Luang Prabang is an extraordinarily beautiful city. Designated a World Heritage Site by UNESCO, it has undoubtedly become the tourist center of Laos. There is a seemingly genuine local and governmental effort to protect the culture and history of this holy place, supported by the “urban heritage conservation” efforts of UNESCO. I have been very impressed with the vibrant and healthy local handicraft scene. Genuine fair trade businesses seem to do well here. Because of UNESCO efforts and government ordinances, the architecture on the peninsula remains within certain traditional bounds, and there is funding for many restoration projects.

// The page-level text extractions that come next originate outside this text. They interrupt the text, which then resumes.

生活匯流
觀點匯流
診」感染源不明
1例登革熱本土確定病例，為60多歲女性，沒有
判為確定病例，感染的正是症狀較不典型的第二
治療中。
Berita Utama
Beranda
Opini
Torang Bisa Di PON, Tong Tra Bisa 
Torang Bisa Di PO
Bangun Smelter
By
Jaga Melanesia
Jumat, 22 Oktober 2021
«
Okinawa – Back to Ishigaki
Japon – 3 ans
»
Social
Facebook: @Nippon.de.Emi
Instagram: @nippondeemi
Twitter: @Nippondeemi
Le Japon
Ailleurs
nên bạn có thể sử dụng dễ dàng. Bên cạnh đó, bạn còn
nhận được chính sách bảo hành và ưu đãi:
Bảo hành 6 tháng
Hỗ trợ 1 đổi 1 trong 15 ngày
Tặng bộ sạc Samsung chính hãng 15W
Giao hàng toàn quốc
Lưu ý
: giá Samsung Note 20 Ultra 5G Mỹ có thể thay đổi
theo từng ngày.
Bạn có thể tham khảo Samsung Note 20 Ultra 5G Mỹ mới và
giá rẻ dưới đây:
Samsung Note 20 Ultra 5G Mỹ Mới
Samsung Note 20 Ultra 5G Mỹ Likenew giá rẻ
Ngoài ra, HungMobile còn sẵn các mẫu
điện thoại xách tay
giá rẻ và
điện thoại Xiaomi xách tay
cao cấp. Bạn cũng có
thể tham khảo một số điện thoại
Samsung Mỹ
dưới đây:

However, the influence of visiting tourists, like me, affects the cultural and physical landscape. Luang Prabang is faced with the questions growing common for most cities and countries that experience a tourism boom: how to accommodate the foreign presence while protecting local heritage? How to encourage socioeconomic development while also practicing conservation? And, the question that I found myself asking, over and over: how do you feed large amounts of foreigners?
Outsiders spending their money in a local economy have local ramifications, and I would argue that the local food economy is the most affected. As opposed to the onetime silk textile or wood carving souvenir, tourists are using their culinary purchasing power to buy meals three times a day. And while a tourist may want to bring home a locally made craft, they may be less likely to try local noodle soup or grilled meat on the street. Walking down the main street of Luang Prabang, you can spot pizzerias, fried rice shops, and donut stands. Under the Lao section of a menu, you may see “Lao pad thai.” Many restaurants may serve traditional Lao dishes, but “tourist style”, with no fermented fish sauce or less chili. Most dishes are becoming sweeter, catering to tourist taste buds. With the growing number of tourist restaurants, it is actually quite possible to travel in Luang Prabang without eating Lao food.

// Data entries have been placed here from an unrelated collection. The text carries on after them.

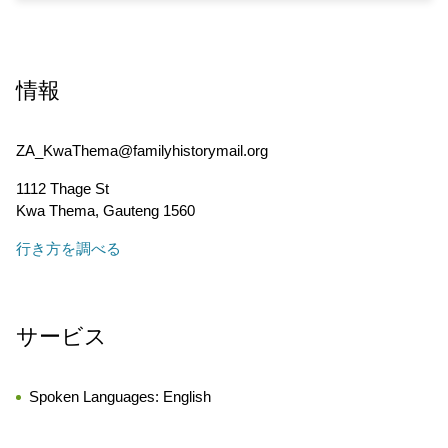
情報
ZA_KwaThema@familyhistorymail.org
1112 Thage St
Kwa Thema
,
Gauteng
1560
行き方を調べる
サービス
Spoken Languages:
English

The night market, located in the center of the town every evening, is representative of this relatively new tourist economy. Vendors have laid their goods on every available surface of the main street, angling bright lamps for their display. Tourists swarm the scene, examining piles of scarves, pants with elephant prints, and t-shirts printed with the Beer Lao logo. Many goods are imported from China and Vietnam, perhaps embellished, and then resold here. The neighboring alleys are lined with fruit shake vendors and crepe stands aimed at foreigners. There are also local bbq stands, local sweets, and Lao dish buffets; the vendors advertise prices as tourists walk by. At the night market, sometimes the foreigners seem to outnumber the locals.
If the night market represents the tourist economy, the morning market, located on downtown side streets, represents everything about the local economy. The main market in Luang Prabang is located just outside the central peninsula. Vendors at the morning market frequently buy from local farmers at the larger market early in the morning and then resell in town.
Gone are the tourist wares. The streets are lined with piles of fruits, vegetables, and herbs. Fishermen clean your fish as you wait; butchers slice hunks of meat and package them up. Everything is kept as fresh as possible- the chickens are still alive, as are the crabs and the fish in their bowls. Street vendors are selling rice, grilled local sausages, noodle soups, and takeaway Lao breakfasts and lunches. Clothing vendors sell fewer elephant print pants and instead stock Lao skirts (sinh) and children’s clothes. People are shopping for their daily groceries, chatting with each other, moving slowly and carrying loads.
How can these scenes exist side by side, in the same city? Where does one find the “authentic local food”, as I am frequently asked? Is it authentic when a Lao child eats an imported Thai snack? How about the Lao family that owns a pizzeria? Is the foreigner (read: me) cluelessly ordering mystery meats in English at the local bbq place eating authentically? What about the foreigner who excitedly orders food listed under the “Lao” section of the menu, unaware that it is really Bangkok food in disguise?
Cuisine, like any other part of culture, is a living, breathing thing. It reacts to economic pressures and changing tastes. The food scene here is diverse and complicated; one can find a bit of everything. There are beautiful traditions to be acknowledged, but cuisine adapts to new conditions, as every aspect of culture does. How does one decide when that adaptation becomes “inauthentic”?
Tourism in a developing country poses complex, amorphous, and sometimes unanswerable questions. While I was here, I tried to eat and spend my money in respectful and responsible ways, learning what I could about this place and its people. But I leave here after a short two week stay, and the people here will continue to be faced with these inescapable questions. I hope my favorite noodle stand continues to thrive, surrounded by restaurants. I hope that my favorite restaurant on the Mekong continues to add fermented fish sauce to everything, surprising the foreigners. I hope that the small family businesses are not pushed out by overstaffed, over the top luxury restaurants that cater to tour groups that arrive in buses. But most importantly, I hope that the people here continue to build their own style of development, protecting what they value and pushing to create all that they deserve. They are they only ones that can decide what the future of this city will look like. I just hope that future includes the fermented fish sauce.